El déficit estructural de órganos refuerza la presión. Brasil, pese a realizar 28.700 trasplantes legales en 2023, mantiene más de 60.000 pacientes en lista de espera, como lo señala La Asociación Brasileña de Trasplante de Órganos (ABTO, 2023). En Colombia, cerca de 4.000 personas aguardan un órgano, según el Ministerio de Salud. En Perú, la donación voluntaria es mínima —un donante por cada millón de habitantes—, lo que fomenta rumores de ilegalidad no comprobada (Ministerio de Salud de Perú).
Otro elemento por considerar es el aumento de enfermedades crónicas en la región. La Federación Internacional de la Diabetes señala que en América Latina la población adulta con diabetes creció de 8,5 millones en 2000 a más de 32 millones en 2021 (IDF, 2021), una situación que eleva la demanda de riñones y otros órganos, frente a una oferta legal restringida por marcos éticos.
En paralelo, fenómenos como el “turismo de trasplantes” aprovechan los corredores migratorios y la corrupción. El toolkit de la UNODC documenta cómo las redes trasladan víctimas a países con controles más laxos y operan en clínicas aparentemente formales pero fuera de la legalidad (UNODC, 2022).
A pesar de estos indicios, es clave subrayar que no hay pruebas de que el tráfico de órganos esté extendido o normalizado en América Latina. Se trata de una problemática real, pero con alcance aún poco claro, en parte por estar invisibilizada frente a otros delitos como el narcotráfico.
Retos y respuestas necesarias
Los Estados de la región deben avanzar en tres frentes. Primero, reforzar la infraestructura sanitaria y la transparencia en el proceso de trasplantes, para reducir la tentación del mercado clandestino. Segundo, incorporar en la legislación la trata con fines de extracción de órganos como delito autónomo, lo que facilitaría la protección de las víctimas y la trazabilidad de los órganos. Y tercero, fortalecer la cooperación internacional, pues las redes actúan más allá de las fronteras nacionales.

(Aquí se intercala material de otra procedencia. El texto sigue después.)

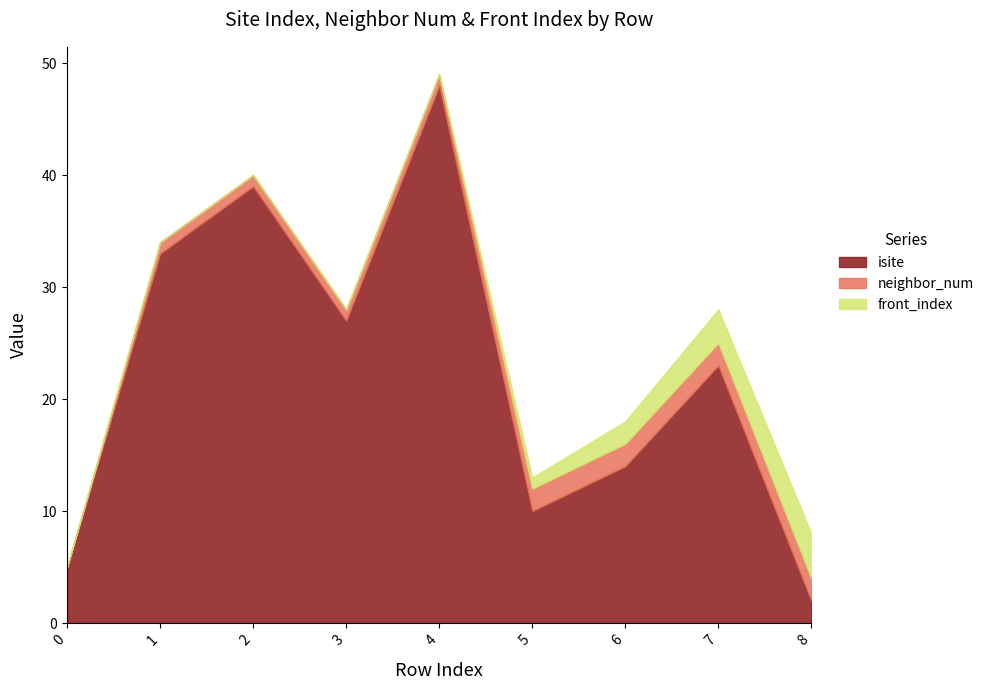

What is the difference between the maximum and second lowest values in the neighbor_num series?

1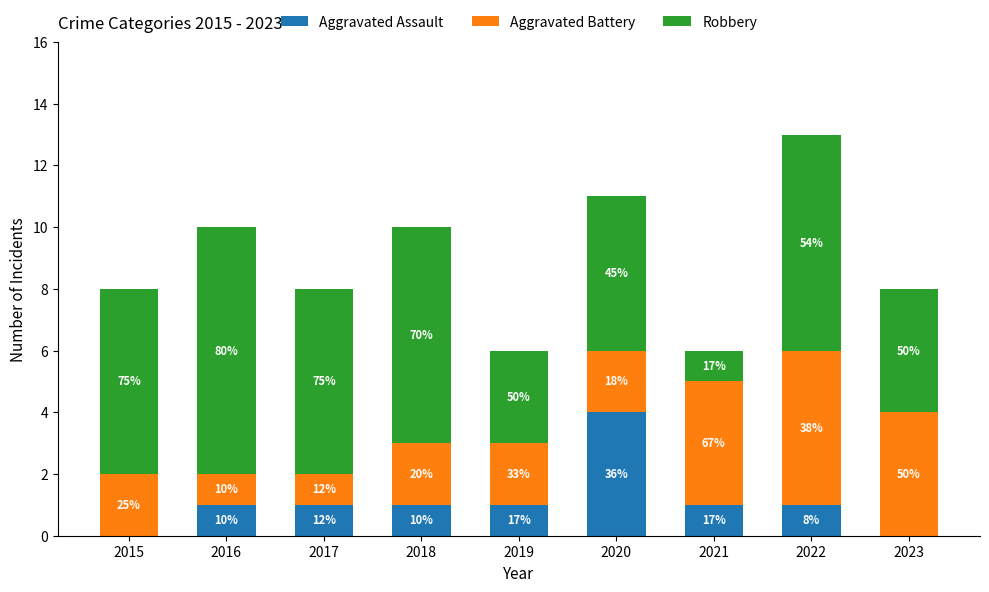

What is the difference between the maximum and second lowest values in the Aggravated Assault series?

4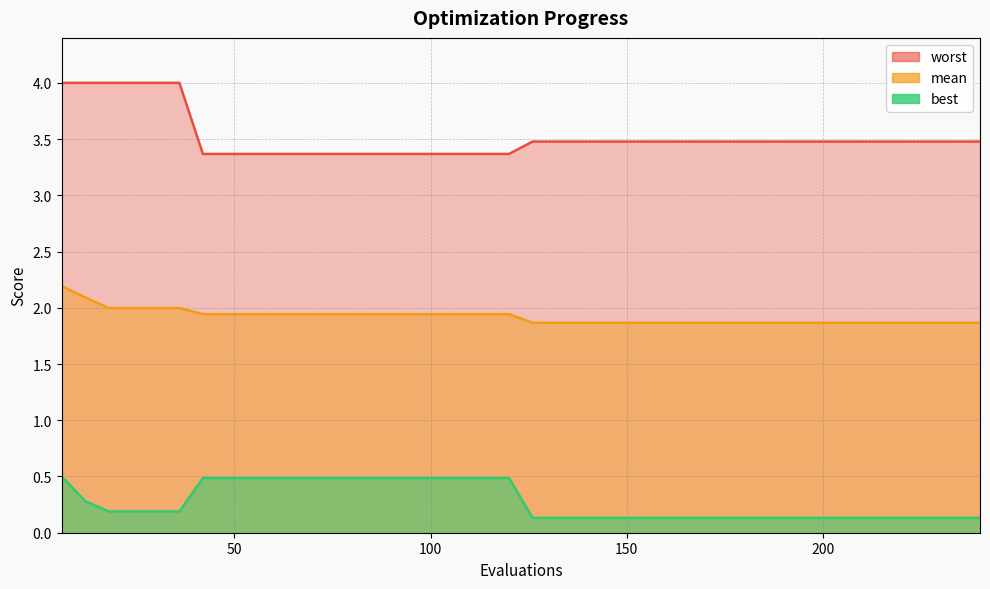

The value of worst at 144 is 5.9. True or false?

False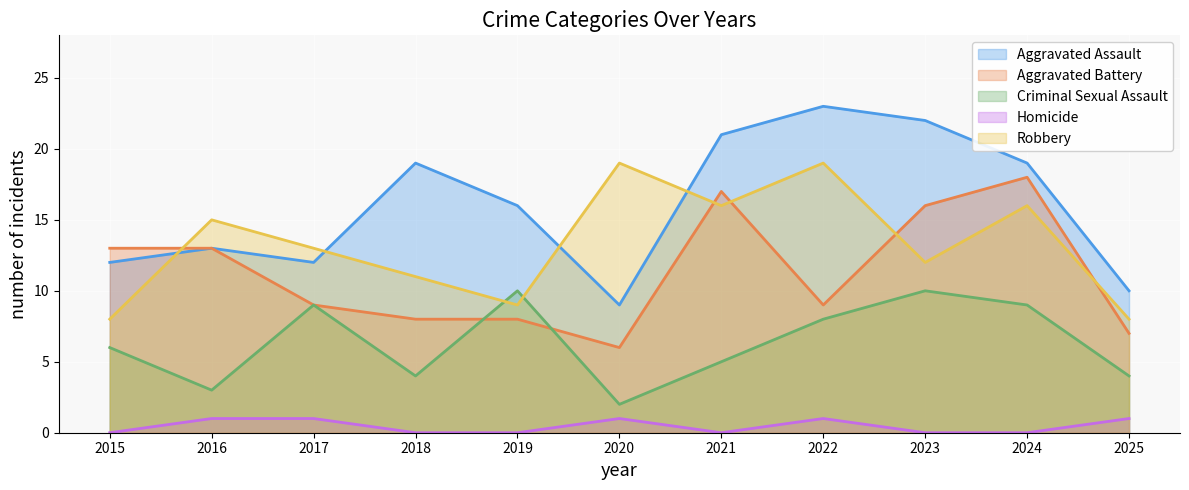

Rank the series by their maximum value, from highest to lowest.

Aggravated Assault, Robbery, Aggravated Battery, Criminal Sexual Assault, Homicide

Instrumentos como el Protocolo de Palermo o las directrices de la UNODC ofrecen un marco de acción, pero su aplicación sigue siendo desigual. Sin coordinación efectiva en justicia, salud y migración, los Estados seguirán dejando espacios de impunidad que las redes aprovechan.
A pesar de que el tráfico ilegal de órganos no sea un fenómeno masivo en América Latina, sí representa una amenaza que opera en los márgenes de sistemas de salud débiles y en contextos de vulnerabilidad social. Frente a esta problemática, se requieren estrategias integrales que combinen ética, cooperación internacional y políticas de prevención, siempre con la dignidad humana en el centro.